With new federal cuts looming, legislature must fulfill 100-year promise to Hawaiians
More than 100 years ago, Congress passed the Hawaiian Homes Commission Act of 1921 — a promise to set aside 200,000 acres of land for Native Hawaiians at $1-a-year leases. For most of the century since, the territory and now state of Hawaiʻi has treated that promise as a suggestion, despite it being federal law and enshrined in the state constitution.
Today, nearly 30,000 Native Hawaiian families sit on a waitlist for what was promised — what is owed. Most have waited decades. Too many have died waiting.
The Department of Hawaiian Home Lands, charged with fulfilling that promise, has been criminally underfunded for years, forced to beg the Legislature for money annually with no guaranteed funding source.
Now the federal lifeline is evaporating.
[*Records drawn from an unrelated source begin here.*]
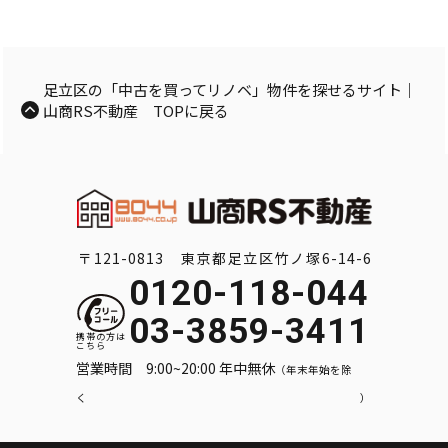
足立区の「中古を買ってリノベ」物件を探せるサイト｜
山商RS不動産 TOPに戻る
〒121-0813 東京都足立区竹ノ塚6-14-6
0120-118-044
03-3859-3411
営業時間 9:00~20:00 年中無休
（年末年始を除
く）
The Trump administration’s proposed fiscal year 2027 budget would eliminate the Native American Housing Block Grant, which includes the Native Hawaiian Housing Grant — a critical source of funding for DHHL. In Hawaiʻi, that program has helped build or renovate thousands of homes. Cutting it would devastate an already struggling system and push the waitlist even further out of reach.
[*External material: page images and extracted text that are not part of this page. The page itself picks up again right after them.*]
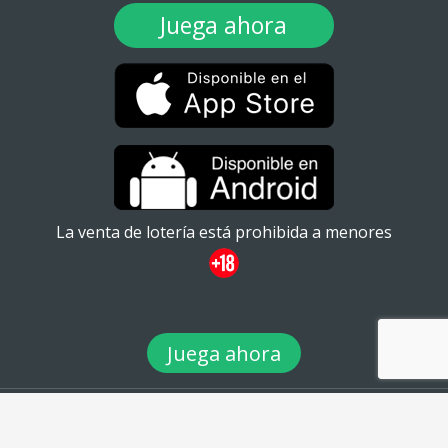
Juega ahora
La venta de lotería está prohibida a menores
Juega ahora
© 2026 TuLotero México S.A de C.V. Ignacio Ramírez 20
#101ATabacalera, Cuauhtémoc, 06030 Ciudad de México, CDMX. -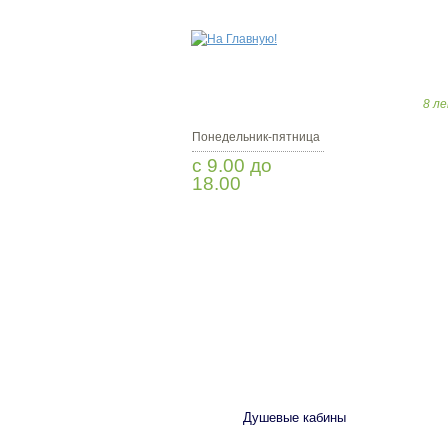
8 ле
Понедельник-пятница
с 9.00 до
18.00
Заказать звонок
САНТЕХНИКА
Душевые кабины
The Hawaiian Homes Commission Act was restitution: partial and imperfect, but legally binding. When Hawaiʻi became a state in 1959, the Legislature didn’t just inherit that obligation — it embedded it into the constitution.
Courts have since made clear that the Legislature has a fiduciary duty to fund DHHL sufficiently to carry out its mission. With Washington turning its back, that duty is no longer just constitutional. It is existential.
Yet the Legislature has throttled DHHL’s ability to deliver with only unpredictable, piecemeal funding. Some point to a one-time $600 million appropriation in 2022. But that was once — and produced only 2,500 lots, largely because DHHL must fund its own infrastructure.
Plans stall. Cycles repeat. The central problem remains: the agency entrusted with a congressional mandate and constitutional obligation has no permanent revenue stream.
This year’s Legislature can begin to right history’s wrongs. Senate Bill 3028 does something long overdue: it gives DHHL a permanent, dedicated revenue stream of up to $60 million per year, funded by restructuring the state’s conveyance tax — a one-time fee paid when property is sold.